Se pure l'esigenza di una storicizzazione della musica della scuola di Vienna (e gli anni Sessanta avevano visto il fenomeno della Mahler-Renaissance) ha portato ad un sensibile risveglio di interesse per i musicisti operanti a Vienna nello scorcio di secolo che porta da Brahms a Schönberg, tuttavia la figura di Zemlinsky non è stata ancora sufficientemente indagata. Eppure di quella Vienna Zemlinsky fu indiscutibilmente un protagonista e la sua azione (come esecutore, come direttore, come insegnante, come organizzatore, come compositore) fu decisiva per le sorti della nuova musica. Basti pensare solamente al ruolo svolto da Zemlinsky nella formazione di Schönberg: a Zemlinsky (Alma Schindler-Mahler era sua allieva) dobbiamo l'avvicinamento, anche personale, di Schönberg a Mahler e viceversa; è Zemlinsky (secondo una testimonianza di H. Eisler) a far conoscere a Brahms il Quartetto in re magg. (1896) del giovane Schönberg; ed è ancora Zemlinsky ad introdurre Schönberg negli ambienti letterari della «Jung-Wien». Berg stesso (oltre Webern) vide nell'opera e nella sua azione un punto di riferimento e proprio a lui è dedicata la Lyrische Suite.
L'attività direttoriale di Zemlinsky mostrò i segni di una apertura alla nuova musica tale da svolgere un ruolo insostituibile nella sua diffusione e nella sua conoscenza. E questo è maggiormente significativo se si considera l'assoluta eccellenza direttoriale di Zemlinsky: «tutto sommato è il più grande direttore vivente» scriveva Schönberg il 31-I-1914 e testimonianze uguali ci vengono da Webern, da Berg, da Stravinskij. Come direttore apparteneva alla più pura tradizione viennese di cui Mahler era l'ultimo grande esponente: grande libertà, assoluta chiarezza e naturalezza e, specificamente nel suo caso, una purissima oggettività. La sua azione a Praga può essere paragonata a quella svolta a Vienna da Mahler.
Ma proprio questa estrema ricettività agli stimoli esterni [...] si ripercosse in maniera negativa sulla sua attività compositiva che non riuscì a sottrarsi al marchio di un facile eclettismo (Brahms, Wagner, Mahler, Debussy, Schönberg sono gli autori fra i quali egli si muove).

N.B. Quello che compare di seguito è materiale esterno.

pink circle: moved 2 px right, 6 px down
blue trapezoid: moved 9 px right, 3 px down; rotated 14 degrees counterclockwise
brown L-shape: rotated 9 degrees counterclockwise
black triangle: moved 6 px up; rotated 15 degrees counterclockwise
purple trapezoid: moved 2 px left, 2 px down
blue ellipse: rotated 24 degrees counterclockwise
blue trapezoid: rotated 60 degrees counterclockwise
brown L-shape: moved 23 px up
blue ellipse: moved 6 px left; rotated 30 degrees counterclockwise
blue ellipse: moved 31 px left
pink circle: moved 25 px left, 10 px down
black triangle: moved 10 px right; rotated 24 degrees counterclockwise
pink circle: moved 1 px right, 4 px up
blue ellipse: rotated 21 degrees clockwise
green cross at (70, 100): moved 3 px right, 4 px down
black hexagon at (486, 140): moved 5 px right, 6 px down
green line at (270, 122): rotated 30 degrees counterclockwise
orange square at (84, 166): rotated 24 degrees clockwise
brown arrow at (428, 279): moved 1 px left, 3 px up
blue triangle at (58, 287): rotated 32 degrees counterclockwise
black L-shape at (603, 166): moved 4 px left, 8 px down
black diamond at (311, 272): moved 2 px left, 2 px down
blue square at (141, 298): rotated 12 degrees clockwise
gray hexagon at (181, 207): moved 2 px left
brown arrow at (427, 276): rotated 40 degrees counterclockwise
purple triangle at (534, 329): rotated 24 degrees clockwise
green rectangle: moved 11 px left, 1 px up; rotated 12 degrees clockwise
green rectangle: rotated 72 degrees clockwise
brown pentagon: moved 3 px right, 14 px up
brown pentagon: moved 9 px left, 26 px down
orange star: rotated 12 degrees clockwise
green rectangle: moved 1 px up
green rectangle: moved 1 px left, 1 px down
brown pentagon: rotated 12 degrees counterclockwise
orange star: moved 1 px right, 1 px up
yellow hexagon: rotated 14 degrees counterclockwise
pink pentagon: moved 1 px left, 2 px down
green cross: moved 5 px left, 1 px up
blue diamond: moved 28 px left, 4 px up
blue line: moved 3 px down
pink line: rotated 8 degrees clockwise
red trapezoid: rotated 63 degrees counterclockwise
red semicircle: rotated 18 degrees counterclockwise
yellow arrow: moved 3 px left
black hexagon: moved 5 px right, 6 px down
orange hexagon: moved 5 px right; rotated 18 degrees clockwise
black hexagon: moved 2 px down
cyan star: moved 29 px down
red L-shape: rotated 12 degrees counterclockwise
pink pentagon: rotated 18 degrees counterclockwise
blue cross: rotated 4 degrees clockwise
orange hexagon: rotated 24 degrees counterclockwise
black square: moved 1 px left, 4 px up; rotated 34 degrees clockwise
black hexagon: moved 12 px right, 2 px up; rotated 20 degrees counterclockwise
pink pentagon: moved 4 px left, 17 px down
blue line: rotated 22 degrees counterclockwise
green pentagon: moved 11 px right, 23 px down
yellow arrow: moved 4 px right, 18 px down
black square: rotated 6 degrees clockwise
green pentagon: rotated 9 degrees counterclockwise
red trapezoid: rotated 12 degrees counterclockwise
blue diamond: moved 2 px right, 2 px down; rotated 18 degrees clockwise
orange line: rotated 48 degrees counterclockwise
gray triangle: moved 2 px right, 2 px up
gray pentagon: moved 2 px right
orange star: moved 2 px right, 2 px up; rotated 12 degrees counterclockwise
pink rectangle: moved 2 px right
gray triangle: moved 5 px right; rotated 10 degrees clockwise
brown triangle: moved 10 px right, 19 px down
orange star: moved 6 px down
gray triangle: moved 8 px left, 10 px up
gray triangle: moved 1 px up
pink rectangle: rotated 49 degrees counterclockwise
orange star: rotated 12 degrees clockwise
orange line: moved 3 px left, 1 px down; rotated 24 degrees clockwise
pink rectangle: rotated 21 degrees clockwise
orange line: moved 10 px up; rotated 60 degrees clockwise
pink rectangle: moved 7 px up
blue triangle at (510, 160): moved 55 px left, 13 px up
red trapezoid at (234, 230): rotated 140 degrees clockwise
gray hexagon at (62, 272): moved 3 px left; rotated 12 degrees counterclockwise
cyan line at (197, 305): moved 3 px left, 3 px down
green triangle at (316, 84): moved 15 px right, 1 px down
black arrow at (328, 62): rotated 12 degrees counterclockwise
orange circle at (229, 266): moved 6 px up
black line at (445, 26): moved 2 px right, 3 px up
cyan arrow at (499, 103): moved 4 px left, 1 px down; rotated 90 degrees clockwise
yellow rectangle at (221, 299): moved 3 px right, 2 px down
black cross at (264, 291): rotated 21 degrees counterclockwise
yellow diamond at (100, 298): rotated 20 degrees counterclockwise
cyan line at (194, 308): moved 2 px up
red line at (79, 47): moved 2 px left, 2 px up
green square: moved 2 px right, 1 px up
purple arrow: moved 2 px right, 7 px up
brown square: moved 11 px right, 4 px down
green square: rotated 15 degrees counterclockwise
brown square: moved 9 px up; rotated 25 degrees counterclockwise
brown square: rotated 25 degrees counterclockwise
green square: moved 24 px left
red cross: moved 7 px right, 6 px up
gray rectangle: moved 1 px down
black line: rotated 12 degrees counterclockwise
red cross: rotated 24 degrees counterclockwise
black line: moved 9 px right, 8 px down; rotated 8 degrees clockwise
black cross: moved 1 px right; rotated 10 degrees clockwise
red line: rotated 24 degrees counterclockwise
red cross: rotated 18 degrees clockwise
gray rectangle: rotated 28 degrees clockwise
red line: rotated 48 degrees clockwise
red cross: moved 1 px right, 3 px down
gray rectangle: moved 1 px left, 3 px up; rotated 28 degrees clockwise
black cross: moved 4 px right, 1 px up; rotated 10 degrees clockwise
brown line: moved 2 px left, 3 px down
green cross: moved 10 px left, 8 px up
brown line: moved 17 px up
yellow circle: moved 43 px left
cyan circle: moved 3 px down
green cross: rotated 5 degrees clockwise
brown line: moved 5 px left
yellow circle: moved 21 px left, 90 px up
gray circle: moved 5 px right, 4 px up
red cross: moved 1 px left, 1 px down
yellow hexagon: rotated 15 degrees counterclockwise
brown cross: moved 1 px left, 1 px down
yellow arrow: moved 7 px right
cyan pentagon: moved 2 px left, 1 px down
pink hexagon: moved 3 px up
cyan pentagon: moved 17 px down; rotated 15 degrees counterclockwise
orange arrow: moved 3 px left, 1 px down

La sua posizione fu così segnata da una ambiguità di fondo per cui si trovò ad essere, vivente, una sorta di compositore postumo (e a questo corrispondeva la sua costituzione caratteriale incline ad un pessimismo retrospettivo). Troppo moderno per i conservatori, troppo poco moderno per la nuova musica e costantemente diviso fra la fedeltà al passato e l'apertura alla nuova musica. Nel suo rapporto con Schönberg (come avvenne al vecchio Haydn con Mozart) fu ad un certo punto quest'ultimo ad influenzarlo anche se l'atonalità (e più tardi la dodecafonia) rimasero sempre qualcosa di estraneo ad un pensiero compositivo che era saldamente ancorato alla coscienza dei gradi della scuola armonica brahmsiana, all'idea di un centro tonale. È Webern a raccontare come Zemlinsky (e a lui per un parere si era rivolto Schönberg) giudicasse negativamente un tentativo atonale cui Webern stava lavorando verso il 1906. Anche nella produzione migliore (che è quella da camera soprattutto, l'op. 13 - il centro della sua opera secondo Adorno -, il Secondo Quartetto e l'op. 18) egli non riuscì ad uscire dalle secche di alcune contraddizioni: tendenza alla monumentalità e materiale estremamente flessibile (nel Secondo Quartetto per esempio e sulla scia dell'op. 7 di Schönberg); densità polifonica (e quindi una orchestrazione estremamente sottile e variegata) ma omofonia liederistica e metrica spesso triviali, lo stesso tentativo di sintesi fra Brahms e Wagner (Lieder op. 5 e op. 7) genera spesso una invasione di un cromatismo gratuito. Nella produzione teatrale (Klelder machen Leute ne è forse l'es. più riuscito) a queste manchevolezze si sommano quelle di soggetti e libretti assolutamente inadeguati e troppo datati.